サムスン、発火ダメージ少なかった? 最終利益2倍強 半導体・モバイル貢献 (1/2ページ)

 韓国サムスン電子が24日発表した昨年10~12月期(第4四半期)の最終利益は6兆9200億ウォン(約6726億円)と、前年同期の2倍強に膨らんだ。堅調な半導体販売とモバイル事業の業績回復に支えられた増益で財務基盤に余裕が生じた同社は9兆3000億ウォンの自社株買いを実施する。

 同社によれば、売上高は53兆3000億ウォン、営業利益は9兆2200億ウォン。半導体メモリーやテレビ用パネルの価格上昇も利益を押し上げ、スマートフォン向けディスプレーの需要拡大とウォン安が部品事業の追い風となった。

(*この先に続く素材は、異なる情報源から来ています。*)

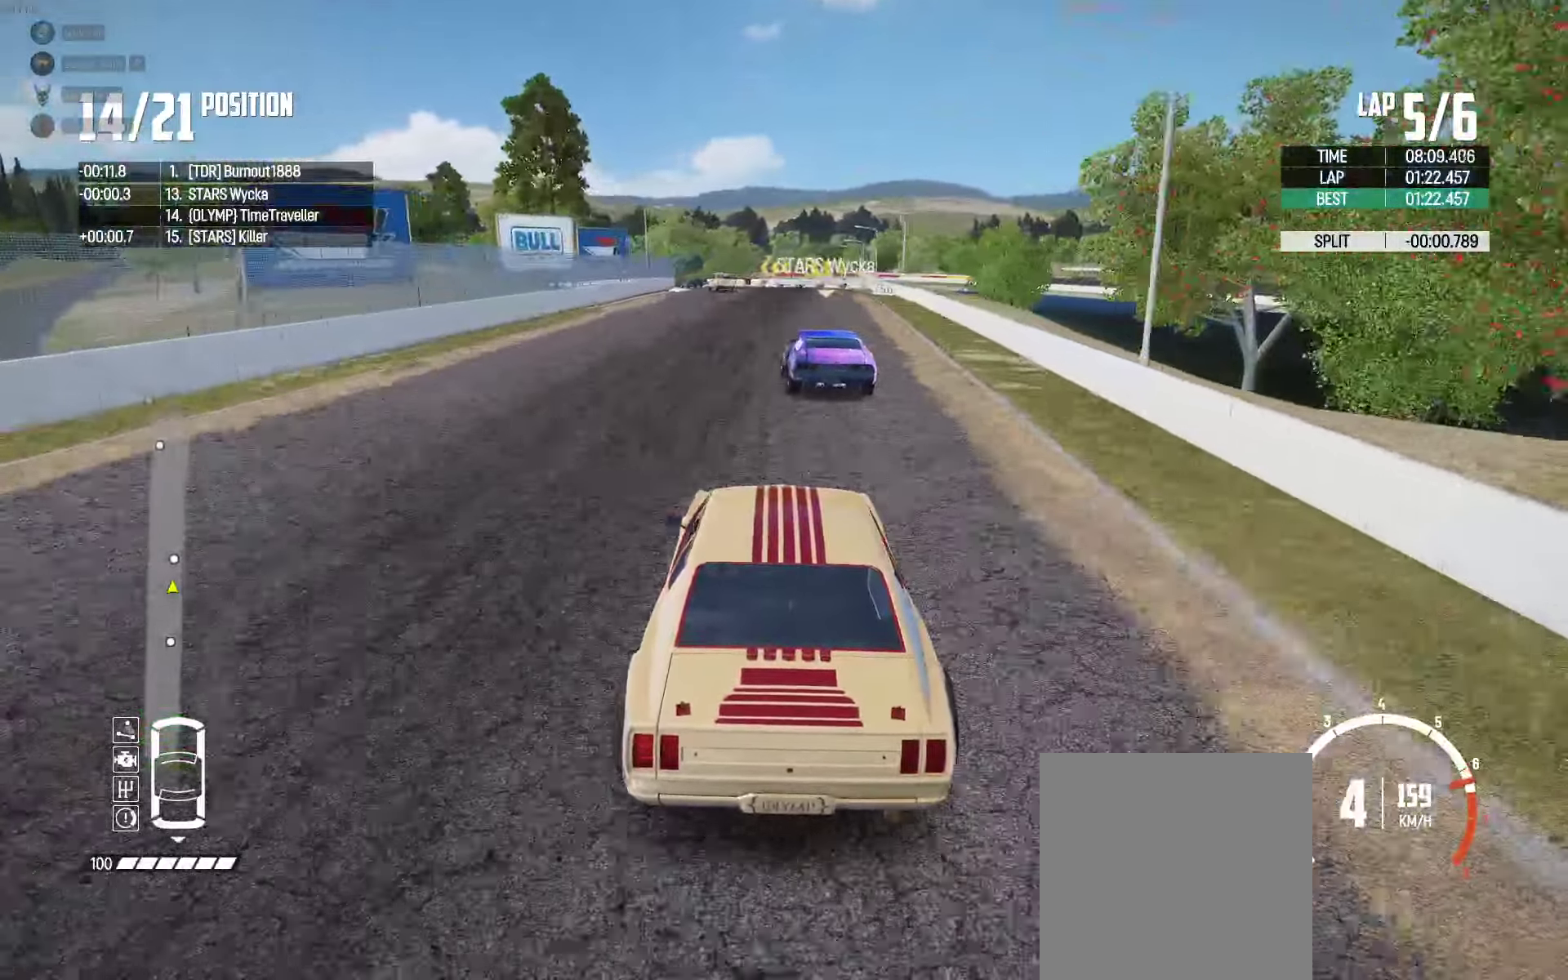
{"dt_ms": 1000, "buttons": ["R2"], "left_stick": "center", "right_stick": "center"}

 同社最大の利益の源泉である半導体部門の営業利益は4兆9500億ウォン。前年同期は2兆8000億ウォンだった。半導体メモリーの需要増が供給を上回り、価格が上昇。モバイル部門の営業利益は2兆5000億ウォン。7~9月期の記録的低水準から回復した。

 有機ELパネルや液晶ディスプレー(LCD)を含むディスプレーパネル部門の営業利益は1兆3400億ウォンとなり、前年同期の3000億ウォンから増加。主にモバイル機器に使用される有機ELパネルの恒常的な供給不足が続き、利益が増加した。